■ JOB ITEM:
The records below must be reproduced in full and without error.

== Segment start ==

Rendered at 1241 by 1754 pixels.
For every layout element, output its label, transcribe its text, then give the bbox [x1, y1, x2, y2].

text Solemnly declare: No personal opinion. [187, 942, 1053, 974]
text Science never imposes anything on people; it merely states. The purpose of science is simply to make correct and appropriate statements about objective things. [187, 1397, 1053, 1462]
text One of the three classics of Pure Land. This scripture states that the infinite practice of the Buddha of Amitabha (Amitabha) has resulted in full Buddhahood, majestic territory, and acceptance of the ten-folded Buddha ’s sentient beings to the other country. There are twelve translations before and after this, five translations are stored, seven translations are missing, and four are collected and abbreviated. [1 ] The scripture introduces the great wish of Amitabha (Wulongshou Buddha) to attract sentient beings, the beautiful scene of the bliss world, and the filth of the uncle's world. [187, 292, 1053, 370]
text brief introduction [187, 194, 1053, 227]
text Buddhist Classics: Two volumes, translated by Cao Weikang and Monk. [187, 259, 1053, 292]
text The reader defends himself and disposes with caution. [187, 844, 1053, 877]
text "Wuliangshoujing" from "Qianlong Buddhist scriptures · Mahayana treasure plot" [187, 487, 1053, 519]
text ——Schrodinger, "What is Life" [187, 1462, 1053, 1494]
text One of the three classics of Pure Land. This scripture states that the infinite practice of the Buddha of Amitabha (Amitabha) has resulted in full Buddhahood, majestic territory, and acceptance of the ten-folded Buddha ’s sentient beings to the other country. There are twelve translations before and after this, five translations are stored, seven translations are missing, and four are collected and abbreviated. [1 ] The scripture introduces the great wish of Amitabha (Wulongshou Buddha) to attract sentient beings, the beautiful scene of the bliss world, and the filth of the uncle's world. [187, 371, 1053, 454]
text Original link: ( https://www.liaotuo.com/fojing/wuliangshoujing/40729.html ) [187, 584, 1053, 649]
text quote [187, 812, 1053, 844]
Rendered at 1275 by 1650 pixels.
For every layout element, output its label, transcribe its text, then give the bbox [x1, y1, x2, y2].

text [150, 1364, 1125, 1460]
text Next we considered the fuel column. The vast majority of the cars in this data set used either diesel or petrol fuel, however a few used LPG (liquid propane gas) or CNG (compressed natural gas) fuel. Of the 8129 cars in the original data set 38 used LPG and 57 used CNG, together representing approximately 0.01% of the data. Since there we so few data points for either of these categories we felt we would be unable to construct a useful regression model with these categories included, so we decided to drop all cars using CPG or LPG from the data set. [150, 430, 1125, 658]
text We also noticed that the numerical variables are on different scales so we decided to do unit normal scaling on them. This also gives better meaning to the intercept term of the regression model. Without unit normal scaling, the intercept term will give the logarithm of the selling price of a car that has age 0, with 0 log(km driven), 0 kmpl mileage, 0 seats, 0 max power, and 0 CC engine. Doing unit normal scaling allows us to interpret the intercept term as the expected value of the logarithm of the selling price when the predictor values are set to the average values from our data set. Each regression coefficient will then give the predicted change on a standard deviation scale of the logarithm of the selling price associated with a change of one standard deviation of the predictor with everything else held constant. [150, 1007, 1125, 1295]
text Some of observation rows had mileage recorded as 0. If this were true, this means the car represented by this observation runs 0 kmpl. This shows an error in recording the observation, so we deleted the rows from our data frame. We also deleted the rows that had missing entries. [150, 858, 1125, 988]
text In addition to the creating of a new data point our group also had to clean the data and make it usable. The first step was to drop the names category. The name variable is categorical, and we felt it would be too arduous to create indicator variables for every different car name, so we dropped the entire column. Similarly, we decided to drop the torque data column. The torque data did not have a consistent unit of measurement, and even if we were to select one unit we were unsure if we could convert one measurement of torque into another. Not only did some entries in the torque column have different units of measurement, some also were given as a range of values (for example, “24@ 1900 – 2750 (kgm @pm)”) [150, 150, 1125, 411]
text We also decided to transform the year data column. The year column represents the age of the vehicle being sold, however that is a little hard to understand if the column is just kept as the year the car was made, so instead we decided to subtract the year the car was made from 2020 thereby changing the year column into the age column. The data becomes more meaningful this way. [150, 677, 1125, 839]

== Segment end ==

■ EXERCISE ANSWER:
Rendered at 1241 by 1754 pixels.
For every layout element, output its label, transcribe its text, then give the bbox [x1, y1, x2, y2].

text Solemnly declare: No personal opinion. [187, 942, 1053, 974]
text Science never imposes anything on people; it merely states. The purpose of science is simply to make correct and appropriate statements about objective things. [187, 1397, 1053, 1462]
text One of the three classics of Pure Land. This scripture states that the infinite practice of the Buddha of Amitabha (Amitabha) has resulted in full Buddhahood, majestic territory, and acceptance of the ten-folded Buddha ’s sentient beings to the other country. There are twelve translations before and after this, five translations are stored, seven translations are missing, and four are collected and abbreviated. [1 ] The scripture introduces the great wish of Amitabha (Wulongshou Buddha) to attract sentient beings, the beautiful scene of the bliss world, and the filth of the uncle's world. [187, 292, 1053, 370]
text brief introduction [187, 194, 1053, 227]
text Buddhist Classics: Two volumes, translated by Cao Weikang and Monk. [187, 259, 1053, 292]
text The reader defends himself and disposes with caution. [187, 844, 1053, 877]
text "Wuliangshoujing" from "Qianlong Buddhist scriptures · Mahayana treasure plot" [187, 487, 1053, 519]
text ——Schrodinger, "What is Life" [187, 1462, 1053, 1494]
text One of the three classics of Pure Land. This scripture states that the infinite practice of the Buddha of Amitabha (Amitabha) has resulted in full Buddhahood, majestic territory, and acceptance of the ten-folded Buddha ’s sentient beings to the other country. There are twelve translations before and after this, five translations are stored, seven translations are missing, and four are collected and abbreviated. [1 ] The scripture introduces the great wish of Amitabha (Wulongshou Buddha) to attract sentient beings, the beautiful scene of the bliss world, and the filth of the uncle's world. [187, 371, 1053, 454]
text Original link: ( https://www.liaotuo.com/fojing/wuliangshoujing/40729.html ) [187, 584, 1053, 649]
text quote [187, 812, 1053, 844]
Rendered at 1275 by 1650 pixels.
For every layout element, output its label, transcribe its text, then give the bbox [x1, y1, x2, y2].

text [150, 1364, 1125, 1460]
text Next we considered the fuel column. The vast majority of the cars in this data set used either diesel or petrol fuel, however a few used LPG (liquid propane gas) or CNG (compressed natural gas) fuel. Of the 8129 cars in the original data set 38 used LPG and 57 used CNG, together representing approximately 0.01% of the data. Since there we so few data points for either of these categories we felt we would be unable to construct a useful regression model with these categories included, so we decided to drop all cars using CPG or LPG from the data set. [150, 430, 1125, 658]
text We also noticed that the numerical variables are on different scales so we decided to do unit normal scaling on them. This also gives better meaning to the intercept term of the regression model. Without unit normal scaling, the intercept term will give the logarithm of the selling price of a car that has age 0, with 0 log(km driven), 0 kmpl mileage, 0 seats, 0 max power, and 0 CC engine. Doing unit normal scaling allows us to interpret the intercept term as the expected value of the logarithm of the selling price when the predictor values are set to the average values from our data set. Each regression coefficient will then give the predicted change on a standard deviation scale of the logarithm of the selling price associated with a change of one standard deviation of the predictor with everything else held constant. [150, 1007, 1125, 1295]
text Some of observation rows had mileage recorded as 0. If this were true, this means the car represented by this observation runs 0 kmpl. This shows an error in recording the observation, so we deleted the rows from our data frame. We also deleted the rows that had missing entries. [150, 858, 1125, 988]
text In addition to the creating of a new data point our group also had to clean the data and make it usable. The first step was to drop the names category. The name variable is categorical, and we felt it would be too arduous to create indicator variables for every different car name, so we dropped the entire column. Similarly, we decided to drop the torque data column. The torque data did not have a consistent unit of measurement, and even if we were to select one unit we were unsure if we could convert one measurement of torque into another. Not only did some entries in the torque column have different units of measurement, some also were given as a range of values (for example, “24@ 1900 – 2750 (kgm @pm)”) [150, 150, 1125, 411]
text We also decided to transform the year data column. The year column represents the age of the vehicle being sold, however that is a little hard to understand if the column is just kept as the year the car was made, so instead we decided to subtract the year the car was made from 2020 thereby changing the year column into the age column. The data becomes more meaningful this way. [150, 677, 1125, 839]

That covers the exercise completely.